Saturday 22 June 2019

Ana Barton




Ana Barton’s books were recommended to me during the course of a job interview. Yep, so actually there are not just bad stories I can tell about job interviews! It happens that I also have beautiful experiences while going to a job interview; and from the top of my mind, I can recall one that led to the presence of that person to the launch of my first novel - 'The Sewing Club' - and another one that left me with book recommendations.

I conscientiously wrote the name of the writer, since I am always looking for Romanian writers that dazzle me with their talent. I do not know you’re opinion on this, but I am getting rather tired of the opinion that all the foreign movies/ all the foreign writers are better than the local ones. So, helped by Vlad, I keep myself busy with enlarging a list of writers, I read and make de gustibus recommendations (for I have this flaw of not being able to detach myself from myself and my likes).

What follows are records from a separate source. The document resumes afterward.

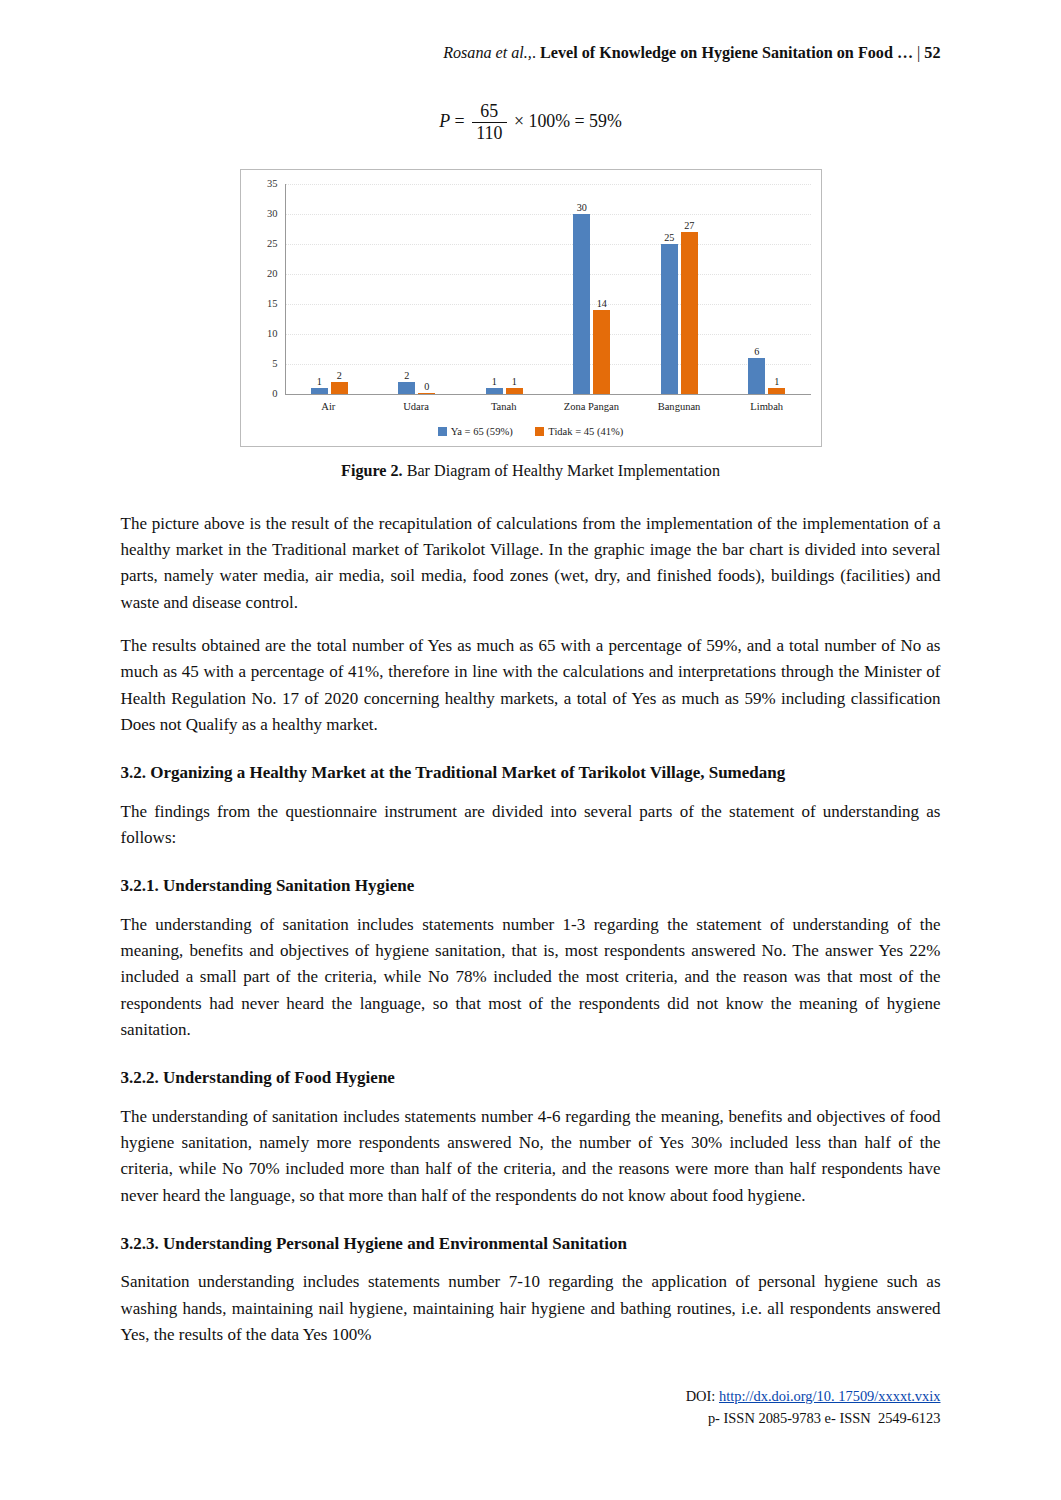Rosana et al.,. Level of Knowledge on Hygiene Sanitation on Food … | 52
P = 65110 × 100% = 59%
35 30 25 20 15 10 5 0
1
2
2
0
1
1
30
14
25
27
6
1
Air Udara Tanah Zona Pangan Bangunan Limbah
Ya = 65 (59%) Tidak = 45 (41%)
Figure 2. Bar Diagram of Healthy Market Implementation
The picture above is the result of the recapitulation of calculations from the implementation of the implementation of a healthy market in the Traditional market of Tarikolot Village. In the graphic image the bar chart is divided into several parts, namely water media, air media, soil media, food zones (wet, dry, and finished foods), buildings (facilities) and waste and disease control.
The results obtained are the total number of Yes as much as 65 with a percentage of 59%, and a total number of No as much as 45 with a percentage of 41%, therefore in line with the calculations and interpretations through the Minister of Health Regulation No. 17 of 2020 concerning healthy markets, a total of Yes as much as 59% including classification Does not Qualify as a healthy market.
3.2. Organizing a Healthy Market at the Traditional Market of Tarikolot Village, Sumedang
The findings from the questionnaire instrument are divided into several parts of the statement of understanding as follows:
3.2.1. Understanding Sanitation Hygiene
The understanding of sanitation includes statements number 1-3 regarding the statement of understanding of the meaning, benefits and objectives of hygiene sanitation, that is, most respondents answered No. The answer Yes 22% included a small part of the criteria, while No 78% included the most criteria, and the reason was that most of the respondents had never heard the language, so that most of the respondents did not know the meaning of hygiene sanitation.
3.2.2. Understanding of Food Hygiene
The understanding of sanitation includes statements number 4-6 regarding the meaning, benefits and objectives of food hygiene sanitation, namely more respondents answered No, the number of Yes 30% included less than half of the criteria, while No 70% included more than half of the criteria, and the reasons were more than half respondents have never heard the language, so that more than half of the respondents do not know about food hygiene.
3.2.3. Understanding Personal Hygiene and Environmental Sanitation
Sanitation understanding includes statements number 7-10 regarding the application of personal hygiene such as washing hands, maintaining nail hygiene, maintaining hair hygiene and bathing routines, i.e. all respondents answered Yes, the results of the data Yes 100%
DOI: http://dx.doi.org/10. 17509/xxxxt.vxix
p- ISSN 2085-9783 e- ISSN 2549-6123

The first book I read, written by Ana Barton, was ‘The Windowsill of God’, and it blew my mind. Soon after this, I read ‘The Common Immortals’ and I experienced the immortality of feelings. Thus, I ordered more of her books, three actually. And I kept them on a shelf for trying times, for times when I’ll be needing to feel like I am living, that my life has a meaning and the meaning within me is not nor has it got me lost – according to the recommendations of the person that recommended me the books of Ana Barton.

Reading ‘Mammal’, I went back to my childhood. To that child I used to be and which Ana Barton mentions that it is best that we keep close to us so that we can still keep the good inside our souls.


Words turning into stories… It’s something magical in the way Ana Barton weaves a connection between them. As if, reading them one finds oneself opening heavy doors from past lives and finds one’s old self there, bespeckled with blue ink, fascinated with the gentleness of one’s family, with the thought that the adults from one’s family are all gods, omniscient and omnipotent gods, that stopped from what they were doing and came home in the late afternoon in order to bring one the heel of a hot loaf, herbal tea during winters, pickled tomatoes and almost-pickled carrots during late autumns and witty sayings that would accompany one forever.


There is a description within ‘Mammal’ that rings so many bells! It’s a description about petite women, restless and powerful. But who also get so mad that they seem like tornadoes, and their ferocity seems to calm just as fast as they started.


Ana Barton’s style of writing is very dear to me. Reading her books, I feel like she knows me. If you find yourself next to one of her books, do buy it. You will experience what is often explained, but rarely found – true literature.